A couple of days later in TN we laid my mommy to rest. I knew right there I was laying a peice of me to rest too. At that moment I forgot every bad thing that ever happened and I just wished for another day with her. Everything hit me when we went to the graveyard. I collapsed into my brother in laws arms while Ro went to the bathroom. What a beautiful and sad moment. My mommy was gone forever.

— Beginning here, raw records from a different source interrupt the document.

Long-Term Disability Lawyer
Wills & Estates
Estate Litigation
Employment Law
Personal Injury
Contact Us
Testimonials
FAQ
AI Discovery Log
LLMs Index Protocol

So here I sit 7 years later. One would think the pain would dull after all these years. But here I sit missing her. I am grasping her bear and sobbing into my pillow. My mom never got to meet my son. I strongly believe she sent him to me but she never got to see the joy he brought to my life. My mom never got to see Ro graduate from school. My mom never saw the first day of kinder, I can never ask her how I was. I can never smell her smoke laced hair or hear her raspy voice. I can never experience my mom as she was.

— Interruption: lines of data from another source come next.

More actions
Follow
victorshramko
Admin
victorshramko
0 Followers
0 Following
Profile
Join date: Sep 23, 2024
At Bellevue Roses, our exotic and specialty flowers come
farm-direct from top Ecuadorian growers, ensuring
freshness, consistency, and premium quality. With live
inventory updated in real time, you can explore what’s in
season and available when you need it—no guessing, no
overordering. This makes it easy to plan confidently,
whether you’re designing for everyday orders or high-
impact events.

No mother is perfect and I know my children will find things to hate me for someday too. But what would I give to just have one more moment with her.

Debra Sue Ann, 7 years ago you were taken from this world and brought into a perfect one. I cannot even begin to understand why you were taken so early. Maybe God was going to spare you the pain of cancer coming back again. Or maybe just to give your poor heart a rest. You were stronger then any women I knew. You suffered as a child, you suffered as an adult but through it all you loved me unconditionally. I see you in the butterflies. I see you in the clouds. I see you in my children. I see you everywhere. I know now you are sitting in the clouds with your lost sister, my grandma, father and my lost sister. I know you and her are bonding and waiting for us to come. I pray you watch over us and make me the mother you always wanted to be. I miss you mom today and always. I pray I make you proud. I love you and hope you know I am sorry for the way it all ended. You were a good mom. A perfect one? No, but you were mine. RIP Debra Sue Ann 10/9/56 - 09/10/2004 Mother, wife and grandma

1 Comments / Comentarios:

Not anymore said...

that is beautiful. I miss my dad too, but it has gotten easier, now in the last few years. He has been gone since 8/1999 I do miss him very much though. thank you for your heartfelt post.